然而清朝不仅渡过难关,还很快进入一个在中文历史著作中称之为“盛世”,而在西方名为High Qing的时代。其成功的重要原因之一是在整个“漫长的18世纪”(long eighteenth century)中,清朝幸运地拥有三位非常能干、勤奋且长寿(这也是很重要的因素,其中两位在位时间均超过60年)的君主,分别为康熙、雍正与乾隆。
康熙(1662—1722年在位)普遍被认为是中国历史上最伟大的皇帝之一。1669年康熙16岁时,毅然决然地对抗当初将他扶上皇位的辅政大臣们,详列罪状将为首的鳌拜等人逮捕入狱,不久鳌拜死于狱中。热爱满洲式狩猎的康熙皇帝亦是相当成功的军事统帅,除亲率大军平定三藩之乱与征服内亚之外,同时也是卓越、有创新精神的行政管理者。康熙拥有广博好学之心及缜密心思,热衷听讲各思想学派(包括从西方来的传教士)的演说与辩论。他公开演证科学与数学的原理,而且喜欢炫耀自己掌握要领、熟记细节的程度。借由支持耶稣会教士学者,他涉猎西方药学与解剖学。他也赞助出版《全唐诗》和其他大部头文选,并主导编纂《康熙字典》,作为中国语文的权威辞书。
图4 手持毛笔的康熙皇帝(北京故宫博物院藏)

所给材料 =
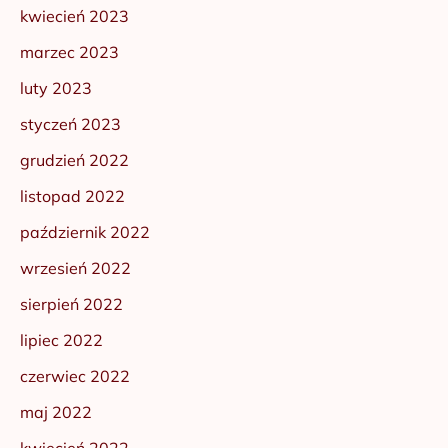
kwiecień 2023
marzec 2023
luty 2023
styczeń 2023
grudzień 2022
listopad 2022
październik 2022
wrzesień 2022
sierpień 2022
lipiec 2022
czerwiec 2022
maj 2022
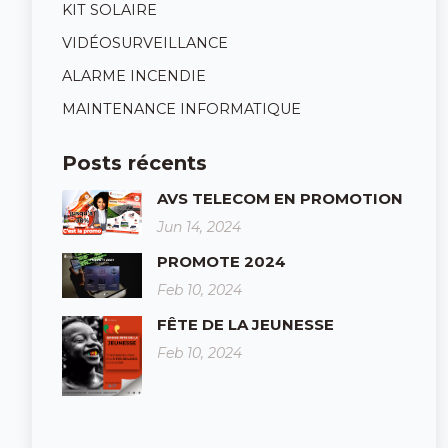
KIT SOLAIRE
VIDÉOSURVEILLANCE
ALARME INCENDIE
MAINTENANCE INFORMATIQUE
Posts récents
AVS TELECOM EN PROMOTION
Jun 14, 2024
PROMOTE 2024
Feb 10, 2024
FÊTE DE LA JEUNESSE
Feb 10, 2024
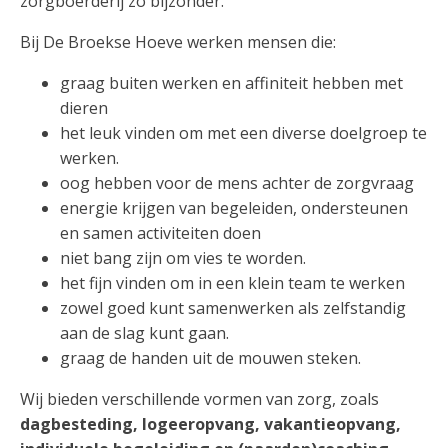
zorgboerderij zo bijzonder.
Bij De Broekse Hoeve werken mensen die:
graag buiten werken en affiniteit hebben met
dieren
het leuk vinden om met een diverse doelgroep te
werken.
oog hebben voor de mens achter de zorgvraag
energie krijgen van begeleiden, ondersteunen
en samen activiteiten doen
niet bang zijn om vies te worden.
het fijn vinden om in een klein team te werken
zowel goed kunt samenwerken als zelfstandig
aan de slag kunt gaan.
graag de handen uit de mouwen steken.
Wij bieden verschillende vormen van zorg, zoals
dagbesteding, logeeropvang, vakantieopvang,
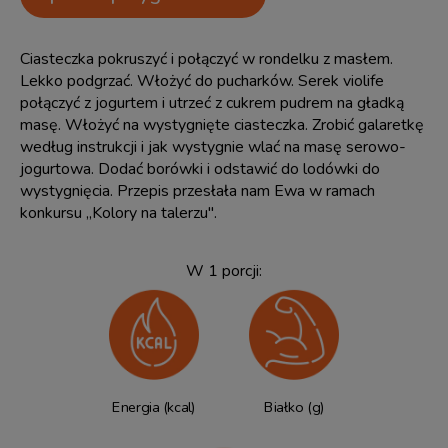
Ciasteczka pokruszyć i połączyć w rondelku z masłem.
Lekko podgrzać. Włożyć do pucharków. Serek violife
połączyć z jogurtem i utrzeć z cukrem pudrem na gładką
masę. Włożyć na wystygnięte ciasteczka. Zrobić galaretkę
według instrukcji i jak wystygnie wlać na masę serowo-
jogurtowa. Dodać borówki i odstawić do lodówki do
wystygnięcia. Przepis przesłała nam Ewa w ramach
konkursu ,,Kolory na talerzu".
W 1 porcji:
Energia (kcal)
Białko (g)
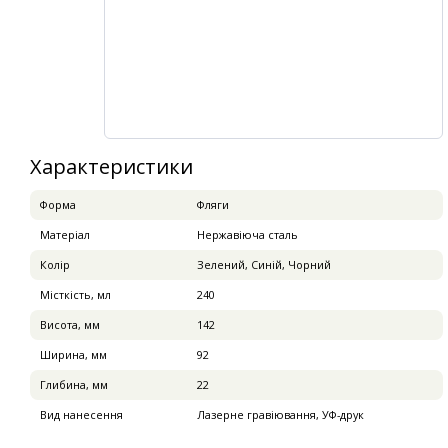
Характеристики
Форма
Фляги
Матеріал
Нержавіюча сталь
Колір
Зелений, Синій, Чорний
Місткість, мл
240
Висота, мм
142
Ширина, мм
92
Глибина, мм
22
Вид нанесення
Лазерне гравіювання, УФ-друк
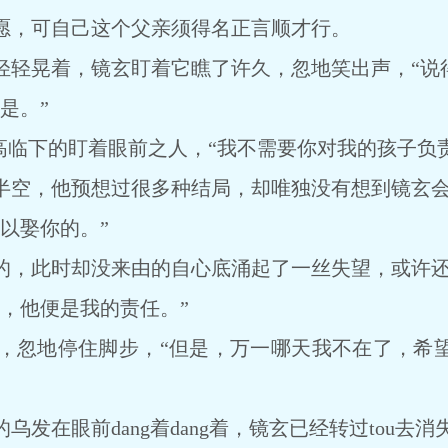
愿，可自己这个父亲须得名正言顺才行。
晃着，镜玄盯着它瞧了许久，忽地笑出声，“说得
是。”
高临下的盯着眼前之人，“我不需要你对我的孩子负责
，他预想过很多种结局，却唯独没有想到镜玄会z
以娶你的。”
，此时却没来由的自心底涌起了一丝失望，或许还
他便是我的责任。”
忽地停住脚步，“但是，万一哪天我不在了，希望
在眼前dang着dang着，镜玄已经转过tou去消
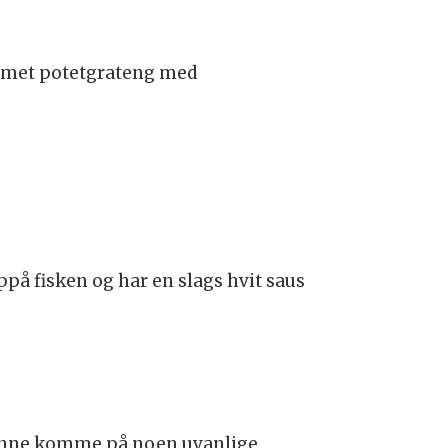
kremet potetgrateng med
på fisken og har en slags hvit saus
 kunne komme på noen uvanlige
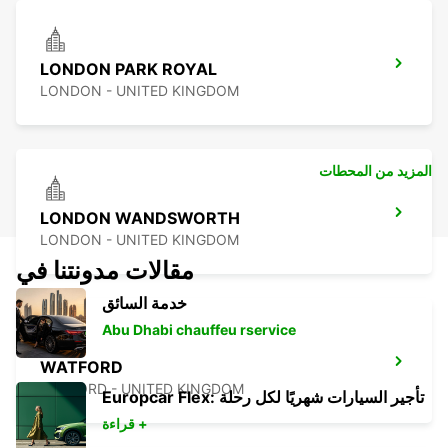
LONDON PARK ROYAL
LONDON - UNITED KINGDOM
المزيد من المحطات
LONDON WANDSWORTH
LONDON - UNITED KINGDOM
مقالات مدونتنا في
خدمة السائق
Abu Dhabi chauffeu rservice
WATFORD
WATFORD - UNITED KINGDOM
Europcar Flex: تأجير السيارات شهريًا لكل رحلة
قراءة +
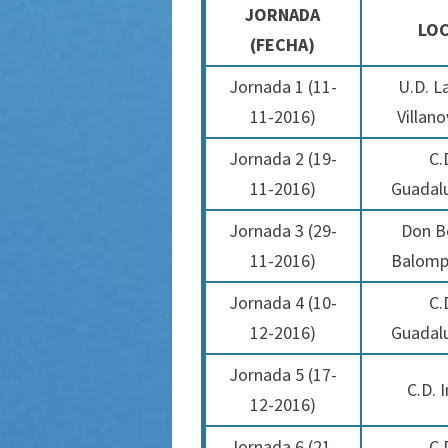
JORNADA
LO
(FECHA)
Jornada 1 (11-
U.D. L
11-2016)
Villan
Jornada 2 (19-
C.
11-2016)
Guadal
Jornada 3 (
29-
Don B
11-2016
)
Balompi
Jornada 4 (
10-
C.
12-2016
)
Guadal
Jornada 5 (
17-
C.D. I
12-2016
)
Jornada 6 (
21-
C.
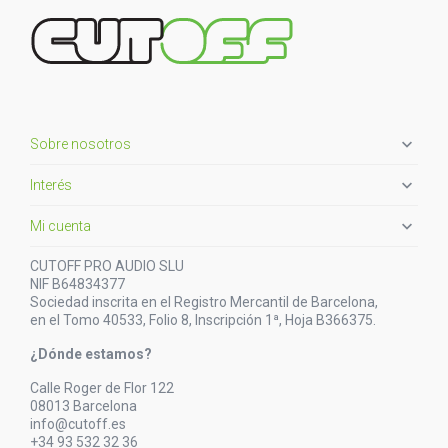

Sobre nosotros

Interés

Mi cuenta
CUTOFF PRO AUDIO SLU
NIF B64834377
Sociedad inscrita en el Registro Mercantil de Barcelona,
en el Tomo 40533, Folio 8, Inscripción 1ª, Hoja B366375.
¿Dónde estamos?
Calle Roger de Flor 122
08013 Barcelona
info@cutoff.es
+34 93 532 32 36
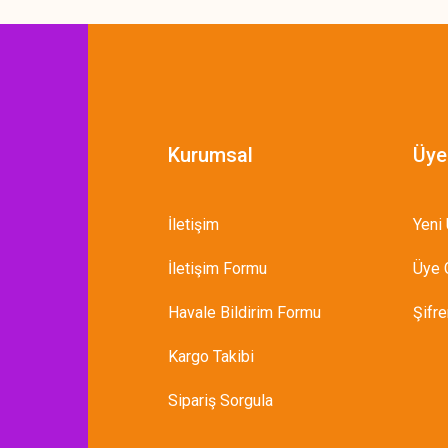
Kurumsal
Üye
İletişim
Yeni 
İletişim Formu
Üye G
Havale Bildirim Formu
Şifr
Kargo Takibi
Sipariş Sorgula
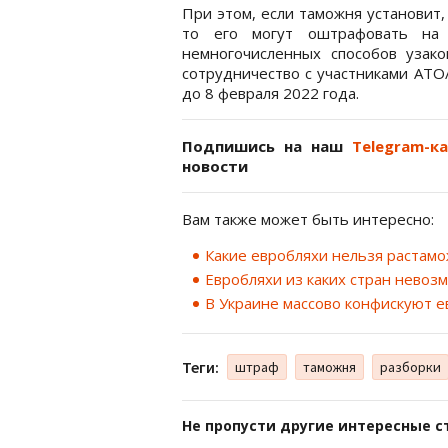
При этом, если таможня установит,
то его могут оштрафовать на
немногочисленных способов узак
сотрудничество с участниками АТО
до 8 февраля 2022 года.
Подпишись на наш
Telegram-к
новости
Вам также может быть интересно:
Какие евробляхи нельзя растамо
Евробляхи из каких стран невоз
В Украине массово конфискуют е
Теги:
штраф
таможня
разборки
Не пропусти другие интересные с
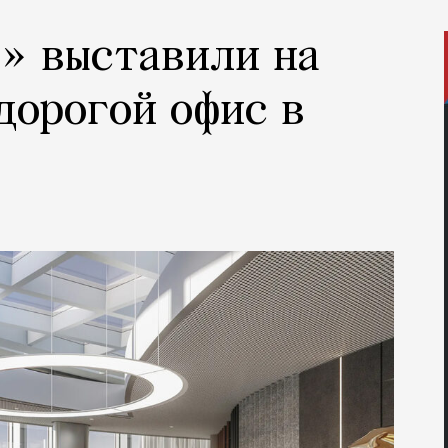
» выставили на
дорогой офис в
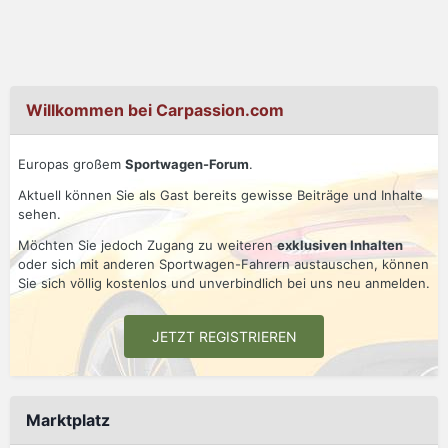
Willkommen bei Carpassion.com
Europas großem
Sportwagen-Forum
.
Aktuell können Sie als Gast bereits gewisse Beiträge und Inhalte
sehen.
Möchten Sie jedoch Zugang zu weiteren
exklusiven Inhalten
oder sich mit anderen Sportwagen-Fahrern austauschen, können
Sie sich völlig kostenlos und unverbindlich bei uns neu anmelden.
JETZT REGISTRIEREN
Marktplatz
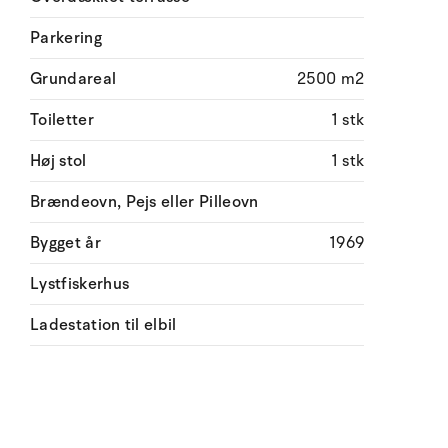
Parkering
Grundareal
2500 m2
Toiletter
1 stk
Høj stol
1 stk
Brændeovn, Pejs eller Pilleovn
Bygget år
1969
Lystfiskerhus
Ladestation til elbil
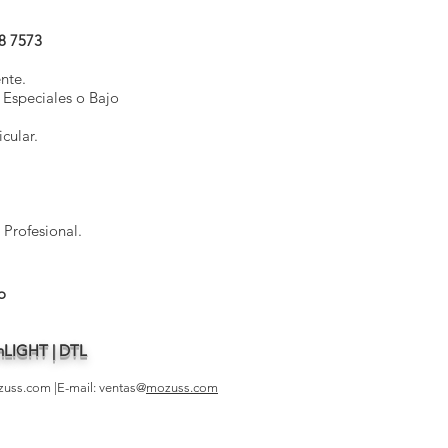
8 7573
nte.
 Especiales o Bajo
cular.
 Profesional.
o
| nLIGHT | DTL
zuss.com
|E-mail: ventas@
mozuss.com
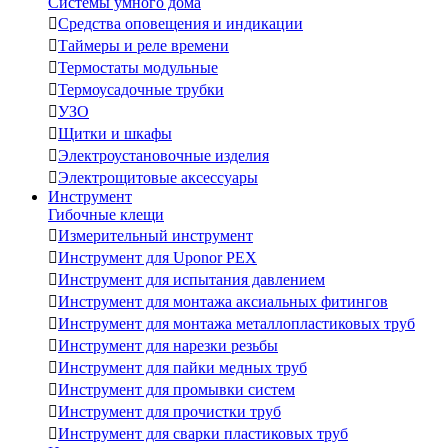
Системы умного дома

Средства оповещения и индикации

Таймеры и реле времени

Термостаты модульные

Термоусадочные трубки

УЗО

Щитки и шкафы

Электроустановочные изделия

Электрощитовые аксессуары
Инструмент
Гибочные клещи

Измерительный инструмент

Инструмент для Uponor PEX

Инструмент для испытания давлением

Инструмент для монтажа аксиальных фитингов

Инструмент для монтажа металлопластиковых труб

Инструмент для нарезки резьбы

Инструмент для пайки медных труб

Инструмент для промывки систем

Инструмент для прочистки труб

Инструмент для сварки пластиковых труб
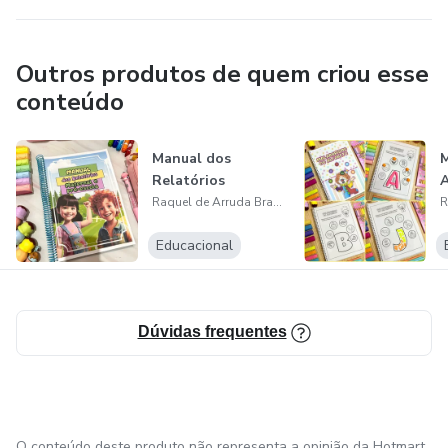
Outros produtos de quem criou esse
conteúdo
Manual dos
M
Relatórios
A
Raquel de Arruda Braga Lucchesi
Educacional
Dúvidas frequentes
O conteúdo deste produto não representa a opinião da Hotmart.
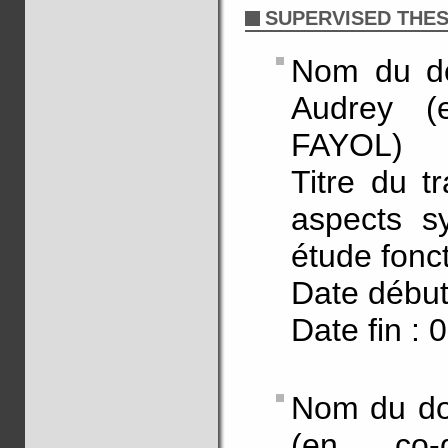
SUPERVISED THES
Nom du d
Audrey (e
FAYOL)
Titre du tr
aspects sy
étude fonc
Date début
Date fin : 
Nom du do
(en co-d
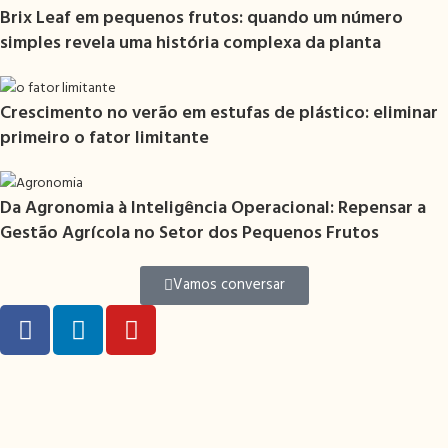
Brix Leaf em pequenos frutos: quando um número
simples revela uma história complexa da planta
Crescimento no verão em estufas de plástico: eliminar
primeiro o fator limitante
Da Agronomia à Inteligência Operacional: Repensar a
Gestão Agrícola no Setor dos Pequenos Frutos
Vamos conversar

练习任务 =
• 1. 把这段清史文字中的一段一字不差地复述出来：从“康熙(1662—1722年在”这几个字开始，到“纂《康熙字典》,作为中国语文的权威辞书。”为止。
• 2. 原样引用记录里的几行：从含有“KIT SOLAIRE”的那一行开始，到含有“Лазерне гравіювання, УФ-друк”的那一行结束，首尾两行都包括在内。答案里不要放图片。
这段清史文字和这些记录互不相干。

各题答案 =
• 1.
康熙(1662—1722年在位)普遍被认为是中国历史上最伟大的皇帝之一。1669年康熙16岁时,毅然决然地对抗当初将他扶上皇位的辅政大臣们,详列罪状将为首的鳌拜等人逮捕入狱,不久鳌拜死于狱中。热爱满洲式狩猎的康熙皇帝亦是相当成功的军事统帅,除亲率大军平定三藩之乱与征服内亚之外,同时也是卓越、有创新精神的行政管理者。康熙拥有广博好学之心及缜密心思,热衷听讲各思想学派(包括从西方来的传教士)的演说与辩论。他公开演证科学与数学的原理,而且喜欢炫耀自己掌握要领、熟记细节的程度。借由支持耶稣会教士学者,他涉猎西方药学与解剖学。他也赞助出版《全唐诗》和其他大部头文选,并主导编纂《康熙字典》,作为中国语文的权威辞书。

• 2.
KIT SOLAIRE
VIDÉOSURVEILLANCE
ALARME INCENDIE
MAINTENANCE INFORMATIQUE
Posts récents
AVS TELECOM EN PROMOTION
Jun 14, 2024
PROMOTE 2024
Feb 10, 2024
FÊTE DE LA JEUNESSE
Feb 10, 2024
zorgboerderij zo bijzonder.
Bij De Broekse Hoeve werken mensen die:
graag buiten werken en affiniteit hebben met
dieren
het leuk vinden om met een diverse doelgroep te
werken.
oog hebben voor de mens achter de zorgvraag
energie krijgen van begeleiden, ondersteunen
en samen activiteiten doen
niet bang zijn om vies te worden.
het fijn vinden om in een klein team te werken
zowel goed kunt samenwerken als zelfstandig
aan de slag kunt gaan.
graag de handen uit de mouwen steken.
Wij bieden verschillende vormen van zorg, zoals
dagbesteding, logeeropvang, vakantieopvang,
Ciasteczka pokruszyć i połączyć w rondelku z masłem.
Lekko podgrzać. Włożyć do pucharków. Serek violife
połączyć z jogurtem i utrzeć z cukrem pudrem na gładką
masę. Włożyć na wystygnięte ciasteczka. Zrobić galaretkę
według instrukcji i jak wystygnie wlać na masę serowo-
jogurtowa. Dodać borówki i odstawić do lodówki do
wystygnięcia. Przepis przesłała nam Ewa w ramach
konkursu ,,Kolory na talerzu".
W 1 porcji:
Energia (kcal)
Białko (g)
Характеристики
Форма
Фляги
Матеріал
Нержавіюча сталь
Колір
Зелений, Синій, Чорний
Місткість, мл
240
Висота, мм
142
Ширина, мм
92
Глибина, мм
22
Вид нанесення
Лазерне гравіювання, УФ-друк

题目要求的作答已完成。